The Gold Standard
Meryl Collects Her Third Oscar and Dresses to Match
It seems longer than a year ago that we were watching the respectively bright and bleary-eyed duo of Anne Hathaway and James Franco gambol about the stage of the Kodak Theatre in the Oscars' bid for younger viewers. But tonight, it was a return to the Classic Coke of Academy Award emcees: Billy Crystal. Classic also reigned on the red carpet, with old Hollywood glamour—complete with curled, set hair and red lips—aplenty.
Some, like Natalie Portman in a sweetly dotted vintage Christian Dior dress circa 1954, and Emma Stone, wrapped up like a Christmas gift in red Giambattista Valli, kept it young and fresh. Whereas if you were a bit bleary-eyed yourself, you might have mistaken Penélope Cruz—in a pretty lilac cloud of strapless Armani Privé—for Sophia Loren in her fifties-era prime.
We might pine for the gleeful days of Demi Moore in bike shorts, but it's hard to find fault with the sublime simplicity of Tina Fey in a custom Carolina Herrera gown and a high bun, possibly her best look ever. Or with Octavia Spencer, who may not have prepared a speech, but surely dressed for her big Supporting Actress win and standing ovation in a silvery beaded Tadashi Shoji gown gathered gently at the bust.
If you were trying to rock the fashion crowd's world, this just might be the toughest weekend to do so, what with the whirl of Raf-Jil-Hedi-Stefano news. The major moments, however, were few. Undeniably the biggest splash came from Gwyneth Paltrow wearing an icy-white Tom Ford gown and matching cape, accessorized with little more than sleek hair and a sparkling cuff. "This was it. It was just this one," Paltrow told ABC's Louise Roe of her selection process. Definitive words for a definitive look. Neck and neck was Angelina Jolie in black velvet Atelier Versace, slit to there, with the actress seeming to be permanently posed with a leg out and an arm akimbo. (Before the night was done, that leg had its own Twitter account.) They were like the good girl/bad girl queens of the carpet. For fashion savants, there was also Michelle Williams in custom Louis Vuitton, Cameron Diaz in Gucci Premiere, and a lovely (and looser than most) pre-Raphaelite Jessica Chastain in Alexander McQueen. But while hopes were high for Rooney Mara, her dress from the recent knockout Givenchy couture collection seemed a bit deflated.

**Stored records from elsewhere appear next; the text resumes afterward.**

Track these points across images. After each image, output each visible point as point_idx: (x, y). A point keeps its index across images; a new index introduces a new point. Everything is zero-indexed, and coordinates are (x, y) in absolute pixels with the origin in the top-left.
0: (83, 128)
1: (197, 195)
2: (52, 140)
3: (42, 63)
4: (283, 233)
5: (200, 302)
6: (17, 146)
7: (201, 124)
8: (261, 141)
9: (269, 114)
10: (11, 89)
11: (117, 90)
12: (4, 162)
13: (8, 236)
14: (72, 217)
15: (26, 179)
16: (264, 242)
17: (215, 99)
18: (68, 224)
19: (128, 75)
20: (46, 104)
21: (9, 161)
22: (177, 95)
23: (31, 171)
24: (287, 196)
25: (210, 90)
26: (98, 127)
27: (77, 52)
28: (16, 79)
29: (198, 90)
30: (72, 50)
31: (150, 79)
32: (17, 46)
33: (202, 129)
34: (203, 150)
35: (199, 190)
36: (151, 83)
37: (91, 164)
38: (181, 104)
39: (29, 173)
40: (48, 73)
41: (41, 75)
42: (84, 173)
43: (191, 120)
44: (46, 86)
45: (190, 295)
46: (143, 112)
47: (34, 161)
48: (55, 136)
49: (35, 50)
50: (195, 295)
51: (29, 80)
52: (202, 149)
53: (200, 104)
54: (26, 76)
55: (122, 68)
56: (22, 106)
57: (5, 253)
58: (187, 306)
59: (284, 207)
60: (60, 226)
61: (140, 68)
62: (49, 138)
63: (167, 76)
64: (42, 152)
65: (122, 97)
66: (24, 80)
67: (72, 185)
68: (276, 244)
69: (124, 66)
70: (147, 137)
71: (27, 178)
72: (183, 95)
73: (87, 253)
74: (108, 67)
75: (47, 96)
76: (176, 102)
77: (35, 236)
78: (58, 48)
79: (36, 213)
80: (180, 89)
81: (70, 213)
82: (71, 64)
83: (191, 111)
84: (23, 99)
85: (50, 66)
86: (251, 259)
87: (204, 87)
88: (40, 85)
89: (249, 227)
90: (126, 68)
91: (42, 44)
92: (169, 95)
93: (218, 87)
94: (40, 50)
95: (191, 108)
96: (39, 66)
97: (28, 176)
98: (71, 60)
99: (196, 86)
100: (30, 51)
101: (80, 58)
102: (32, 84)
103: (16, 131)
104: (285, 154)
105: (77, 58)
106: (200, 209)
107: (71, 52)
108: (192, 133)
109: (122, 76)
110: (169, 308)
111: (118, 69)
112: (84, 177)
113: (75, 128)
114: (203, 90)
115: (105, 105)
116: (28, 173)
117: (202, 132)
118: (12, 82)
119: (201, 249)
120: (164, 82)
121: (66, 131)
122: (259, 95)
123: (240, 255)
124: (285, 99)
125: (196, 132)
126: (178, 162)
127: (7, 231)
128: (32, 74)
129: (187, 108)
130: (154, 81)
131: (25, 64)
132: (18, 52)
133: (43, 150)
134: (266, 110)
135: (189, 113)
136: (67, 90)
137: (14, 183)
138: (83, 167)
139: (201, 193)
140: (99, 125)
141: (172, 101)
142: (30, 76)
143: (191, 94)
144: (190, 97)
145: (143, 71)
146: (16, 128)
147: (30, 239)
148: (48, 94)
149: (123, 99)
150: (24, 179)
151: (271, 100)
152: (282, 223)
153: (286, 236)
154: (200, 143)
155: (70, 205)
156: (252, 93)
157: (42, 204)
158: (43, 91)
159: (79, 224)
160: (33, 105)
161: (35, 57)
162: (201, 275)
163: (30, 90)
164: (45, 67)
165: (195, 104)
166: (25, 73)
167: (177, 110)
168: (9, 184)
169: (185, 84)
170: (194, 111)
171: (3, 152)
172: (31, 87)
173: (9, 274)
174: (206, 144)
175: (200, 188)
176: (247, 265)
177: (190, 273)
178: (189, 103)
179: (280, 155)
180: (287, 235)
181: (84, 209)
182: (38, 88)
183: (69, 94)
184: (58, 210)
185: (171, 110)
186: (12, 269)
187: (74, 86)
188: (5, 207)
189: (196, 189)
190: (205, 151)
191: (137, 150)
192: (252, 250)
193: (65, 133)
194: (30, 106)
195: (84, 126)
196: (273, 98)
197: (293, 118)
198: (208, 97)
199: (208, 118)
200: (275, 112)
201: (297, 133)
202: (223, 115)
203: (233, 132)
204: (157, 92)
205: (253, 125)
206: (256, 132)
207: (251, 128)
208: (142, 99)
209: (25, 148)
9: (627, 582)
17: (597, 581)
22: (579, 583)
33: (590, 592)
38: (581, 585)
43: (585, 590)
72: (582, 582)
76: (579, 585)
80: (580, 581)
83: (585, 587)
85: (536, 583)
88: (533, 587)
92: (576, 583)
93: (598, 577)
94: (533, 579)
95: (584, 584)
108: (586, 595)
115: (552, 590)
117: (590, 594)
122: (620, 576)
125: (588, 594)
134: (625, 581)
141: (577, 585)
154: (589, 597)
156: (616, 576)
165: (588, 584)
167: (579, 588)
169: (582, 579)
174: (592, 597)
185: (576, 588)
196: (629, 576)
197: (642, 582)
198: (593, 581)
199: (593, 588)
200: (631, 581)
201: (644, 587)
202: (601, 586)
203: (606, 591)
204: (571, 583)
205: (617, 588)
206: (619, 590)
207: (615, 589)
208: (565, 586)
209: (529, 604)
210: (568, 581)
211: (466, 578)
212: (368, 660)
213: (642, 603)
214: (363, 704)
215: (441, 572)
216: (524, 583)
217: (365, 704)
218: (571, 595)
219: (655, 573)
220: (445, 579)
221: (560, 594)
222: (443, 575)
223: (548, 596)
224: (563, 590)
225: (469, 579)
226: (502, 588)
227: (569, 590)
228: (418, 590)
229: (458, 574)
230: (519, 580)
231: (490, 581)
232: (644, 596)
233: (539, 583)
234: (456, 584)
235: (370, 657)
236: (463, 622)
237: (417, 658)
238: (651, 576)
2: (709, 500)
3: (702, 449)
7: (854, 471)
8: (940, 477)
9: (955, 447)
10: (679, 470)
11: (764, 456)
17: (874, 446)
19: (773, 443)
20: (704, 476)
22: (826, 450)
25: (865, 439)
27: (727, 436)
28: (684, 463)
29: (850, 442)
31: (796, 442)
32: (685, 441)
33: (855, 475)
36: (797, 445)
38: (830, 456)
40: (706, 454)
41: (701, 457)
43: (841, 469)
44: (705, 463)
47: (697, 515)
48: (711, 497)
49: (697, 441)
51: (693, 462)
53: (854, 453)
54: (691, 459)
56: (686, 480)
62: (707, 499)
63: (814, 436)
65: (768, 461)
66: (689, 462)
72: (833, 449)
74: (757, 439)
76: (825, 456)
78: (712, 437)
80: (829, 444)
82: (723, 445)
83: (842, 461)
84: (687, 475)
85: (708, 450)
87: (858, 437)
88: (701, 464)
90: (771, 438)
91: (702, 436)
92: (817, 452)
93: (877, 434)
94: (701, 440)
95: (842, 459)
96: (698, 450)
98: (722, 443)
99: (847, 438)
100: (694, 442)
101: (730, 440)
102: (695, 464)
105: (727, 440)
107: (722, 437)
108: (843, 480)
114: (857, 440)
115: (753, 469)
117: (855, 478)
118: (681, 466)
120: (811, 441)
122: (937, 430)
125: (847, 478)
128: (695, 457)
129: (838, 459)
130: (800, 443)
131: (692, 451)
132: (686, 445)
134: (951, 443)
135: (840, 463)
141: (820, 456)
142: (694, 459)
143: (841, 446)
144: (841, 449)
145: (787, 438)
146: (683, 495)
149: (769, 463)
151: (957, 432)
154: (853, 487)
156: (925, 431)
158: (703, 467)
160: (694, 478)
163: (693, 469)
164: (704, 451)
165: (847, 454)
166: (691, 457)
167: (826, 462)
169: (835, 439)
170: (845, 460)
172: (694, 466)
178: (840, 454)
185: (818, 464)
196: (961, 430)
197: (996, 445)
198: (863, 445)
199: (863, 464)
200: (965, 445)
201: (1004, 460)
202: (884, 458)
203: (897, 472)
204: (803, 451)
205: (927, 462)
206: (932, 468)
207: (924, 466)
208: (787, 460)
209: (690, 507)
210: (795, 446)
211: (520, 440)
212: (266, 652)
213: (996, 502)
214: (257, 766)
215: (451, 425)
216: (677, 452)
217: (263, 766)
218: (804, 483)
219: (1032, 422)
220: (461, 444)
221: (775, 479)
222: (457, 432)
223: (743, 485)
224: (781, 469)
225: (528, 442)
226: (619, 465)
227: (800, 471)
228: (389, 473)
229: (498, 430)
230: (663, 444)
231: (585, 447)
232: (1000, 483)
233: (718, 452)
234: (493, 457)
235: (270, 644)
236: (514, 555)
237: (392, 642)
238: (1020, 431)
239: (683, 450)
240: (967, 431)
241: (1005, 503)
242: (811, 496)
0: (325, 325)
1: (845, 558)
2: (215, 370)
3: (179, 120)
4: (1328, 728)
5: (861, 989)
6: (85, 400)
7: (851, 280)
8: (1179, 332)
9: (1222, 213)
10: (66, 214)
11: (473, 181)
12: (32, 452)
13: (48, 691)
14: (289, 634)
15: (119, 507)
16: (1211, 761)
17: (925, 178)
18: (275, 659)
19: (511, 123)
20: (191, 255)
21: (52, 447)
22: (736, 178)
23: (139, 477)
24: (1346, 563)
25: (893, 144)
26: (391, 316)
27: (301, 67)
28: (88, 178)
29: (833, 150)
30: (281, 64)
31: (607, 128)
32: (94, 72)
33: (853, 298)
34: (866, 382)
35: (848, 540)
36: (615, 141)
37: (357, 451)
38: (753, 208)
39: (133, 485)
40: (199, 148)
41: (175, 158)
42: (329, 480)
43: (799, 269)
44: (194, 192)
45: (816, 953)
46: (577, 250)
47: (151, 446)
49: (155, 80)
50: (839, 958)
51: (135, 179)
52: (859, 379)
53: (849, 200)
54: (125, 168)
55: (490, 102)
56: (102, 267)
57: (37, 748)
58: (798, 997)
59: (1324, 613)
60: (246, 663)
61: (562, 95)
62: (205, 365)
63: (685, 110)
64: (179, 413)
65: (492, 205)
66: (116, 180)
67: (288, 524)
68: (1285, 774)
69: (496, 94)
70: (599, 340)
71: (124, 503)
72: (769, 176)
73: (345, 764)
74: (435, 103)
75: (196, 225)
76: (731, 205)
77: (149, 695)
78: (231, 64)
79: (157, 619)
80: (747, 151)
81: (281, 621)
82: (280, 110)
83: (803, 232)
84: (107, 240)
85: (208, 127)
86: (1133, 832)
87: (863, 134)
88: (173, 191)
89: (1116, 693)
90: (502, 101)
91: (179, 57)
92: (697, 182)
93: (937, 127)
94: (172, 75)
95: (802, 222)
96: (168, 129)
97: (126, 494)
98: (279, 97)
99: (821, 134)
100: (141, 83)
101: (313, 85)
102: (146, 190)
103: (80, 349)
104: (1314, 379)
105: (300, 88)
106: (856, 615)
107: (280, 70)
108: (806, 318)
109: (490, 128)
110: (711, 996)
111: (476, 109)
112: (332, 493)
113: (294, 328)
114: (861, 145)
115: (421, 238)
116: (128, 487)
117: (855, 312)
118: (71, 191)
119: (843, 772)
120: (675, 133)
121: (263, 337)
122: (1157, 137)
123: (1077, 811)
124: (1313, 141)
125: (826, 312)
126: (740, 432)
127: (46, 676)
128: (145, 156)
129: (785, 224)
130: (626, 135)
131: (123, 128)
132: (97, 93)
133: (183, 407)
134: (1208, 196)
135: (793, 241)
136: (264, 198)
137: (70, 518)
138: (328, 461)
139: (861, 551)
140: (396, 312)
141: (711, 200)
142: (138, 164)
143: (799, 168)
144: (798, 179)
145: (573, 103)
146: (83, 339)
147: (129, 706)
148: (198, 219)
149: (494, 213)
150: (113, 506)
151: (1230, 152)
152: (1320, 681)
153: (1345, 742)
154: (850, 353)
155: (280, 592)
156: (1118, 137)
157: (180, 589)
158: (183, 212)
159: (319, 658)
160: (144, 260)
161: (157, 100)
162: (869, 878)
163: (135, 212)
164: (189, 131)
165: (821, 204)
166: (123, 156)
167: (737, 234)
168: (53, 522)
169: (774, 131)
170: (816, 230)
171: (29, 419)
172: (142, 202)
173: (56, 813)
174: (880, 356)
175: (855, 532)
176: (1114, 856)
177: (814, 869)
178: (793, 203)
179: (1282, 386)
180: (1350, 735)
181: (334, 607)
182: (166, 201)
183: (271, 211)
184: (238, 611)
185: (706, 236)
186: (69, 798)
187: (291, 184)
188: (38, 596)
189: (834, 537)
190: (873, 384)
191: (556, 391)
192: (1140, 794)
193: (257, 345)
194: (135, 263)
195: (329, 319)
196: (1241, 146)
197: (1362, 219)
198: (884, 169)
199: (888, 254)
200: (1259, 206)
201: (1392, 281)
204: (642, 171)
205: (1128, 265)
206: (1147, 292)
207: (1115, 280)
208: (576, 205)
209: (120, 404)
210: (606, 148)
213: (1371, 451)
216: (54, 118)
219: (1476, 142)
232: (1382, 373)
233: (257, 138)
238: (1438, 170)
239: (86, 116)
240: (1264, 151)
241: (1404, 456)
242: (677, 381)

As for hopes, at least four were dashed when the unexpected Best Actress winner—Meryl Streep—was announced. She accepted with typical charm and grace, in her glittery draped Lanvin. (Curiously, the same label worn by Best Actor winner Jean Dujardin.) "I understand I'll never be up here again," Streep began. "The thing that counts the most with me is the friendships and the love and the sheer joy we have shared making movies together." Cut to the dewy eyes of Sandra Bullock and Michelle Williams. The Iron Lady proved herself an eternally golden girl.